▸ **WHAT NEEDS TO BE DONE**:
Across all the records, filter for lines with the word "framwork" and copy them.

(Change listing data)

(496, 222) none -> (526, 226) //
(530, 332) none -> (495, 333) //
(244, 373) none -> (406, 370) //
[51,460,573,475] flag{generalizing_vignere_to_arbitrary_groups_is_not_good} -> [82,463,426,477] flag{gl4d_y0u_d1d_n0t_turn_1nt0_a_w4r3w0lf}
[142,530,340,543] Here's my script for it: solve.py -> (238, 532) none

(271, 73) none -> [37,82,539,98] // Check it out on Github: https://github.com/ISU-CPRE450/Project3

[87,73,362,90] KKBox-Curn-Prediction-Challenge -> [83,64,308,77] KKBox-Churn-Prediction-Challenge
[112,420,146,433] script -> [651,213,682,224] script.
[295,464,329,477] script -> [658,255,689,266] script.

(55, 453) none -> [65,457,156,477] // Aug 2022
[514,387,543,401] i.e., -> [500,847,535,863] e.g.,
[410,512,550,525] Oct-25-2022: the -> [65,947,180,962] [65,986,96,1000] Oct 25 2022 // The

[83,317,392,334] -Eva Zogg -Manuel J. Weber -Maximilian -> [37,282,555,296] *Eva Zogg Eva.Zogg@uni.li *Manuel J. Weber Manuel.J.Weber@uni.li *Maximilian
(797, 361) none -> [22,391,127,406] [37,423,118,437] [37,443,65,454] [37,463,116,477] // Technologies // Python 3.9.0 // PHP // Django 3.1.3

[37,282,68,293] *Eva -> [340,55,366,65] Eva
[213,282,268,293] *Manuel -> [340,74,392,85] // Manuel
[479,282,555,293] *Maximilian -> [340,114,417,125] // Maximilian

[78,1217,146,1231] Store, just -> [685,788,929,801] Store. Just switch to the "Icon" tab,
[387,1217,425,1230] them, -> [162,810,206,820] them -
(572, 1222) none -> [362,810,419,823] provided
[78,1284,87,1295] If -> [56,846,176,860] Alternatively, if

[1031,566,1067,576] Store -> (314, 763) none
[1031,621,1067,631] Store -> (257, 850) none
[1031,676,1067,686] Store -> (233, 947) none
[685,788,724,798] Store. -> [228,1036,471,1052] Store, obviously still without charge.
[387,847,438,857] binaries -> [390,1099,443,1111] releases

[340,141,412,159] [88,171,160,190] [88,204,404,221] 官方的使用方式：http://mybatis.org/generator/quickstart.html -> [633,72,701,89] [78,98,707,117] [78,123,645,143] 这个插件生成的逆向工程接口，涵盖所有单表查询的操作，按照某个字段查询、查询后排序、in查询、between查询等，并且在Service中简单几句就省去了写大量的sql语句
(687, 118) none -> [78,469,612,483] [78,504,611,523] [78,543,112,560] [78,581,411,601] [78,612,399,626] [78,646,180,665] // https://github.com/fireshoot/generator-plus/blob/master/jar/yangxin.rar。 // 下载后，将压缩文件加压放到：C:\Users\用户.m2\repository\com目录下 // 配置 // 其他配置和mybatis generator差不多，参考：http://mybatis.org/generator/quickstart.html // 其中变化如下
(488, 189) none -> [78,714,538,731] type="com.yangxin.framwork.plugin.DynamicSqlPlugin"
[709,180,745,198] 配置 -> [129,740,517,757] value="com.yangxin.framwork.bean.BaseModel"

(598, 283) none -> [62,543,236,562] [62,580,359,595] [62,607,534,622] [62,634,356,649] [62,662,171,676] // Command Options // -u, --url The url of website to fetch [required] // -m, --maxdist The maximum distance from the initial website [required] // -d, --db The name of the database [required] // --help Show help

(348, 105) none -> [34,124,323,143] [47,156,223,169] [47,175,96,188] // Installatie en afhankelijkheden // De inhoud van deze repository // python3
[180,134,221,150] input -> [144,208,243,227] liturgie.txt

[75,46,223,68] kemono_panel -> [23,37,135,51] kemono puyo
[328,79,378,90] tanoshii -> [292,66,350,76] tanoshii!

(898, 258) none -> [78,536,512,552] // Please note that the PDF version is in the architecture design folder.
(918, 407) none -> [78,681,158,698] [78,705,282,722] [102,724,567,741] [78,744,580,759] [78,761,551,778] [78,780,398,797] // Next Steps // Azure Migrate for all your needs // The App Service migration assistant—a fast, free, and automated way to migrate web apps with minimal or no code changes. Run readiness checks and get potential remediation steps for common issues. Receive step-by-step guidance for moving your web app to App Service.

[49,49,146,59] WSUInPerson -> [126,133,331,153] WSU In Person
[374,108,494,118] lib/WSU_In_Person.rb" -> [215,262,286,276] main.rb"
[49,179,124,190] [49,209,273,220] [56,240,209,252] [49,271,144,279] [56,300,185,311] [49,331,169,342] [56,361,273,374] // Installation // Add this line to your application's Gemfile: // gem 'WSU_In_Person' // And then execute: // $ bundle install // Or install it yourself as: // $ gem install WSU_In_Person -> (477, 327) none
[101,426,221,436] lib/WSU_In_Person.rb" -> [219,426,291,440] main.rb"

▸ **RESPONSE TO THE EXERCISE**:
(488, 189) none -> [78,714,538,731] type="com.yangxin.framwork.plugin.DynamicSqlPlugin"
[709,180,745,198] 配置 -> [129,740,517,757] value="com.yangxin.framwork.bean.BaseModel"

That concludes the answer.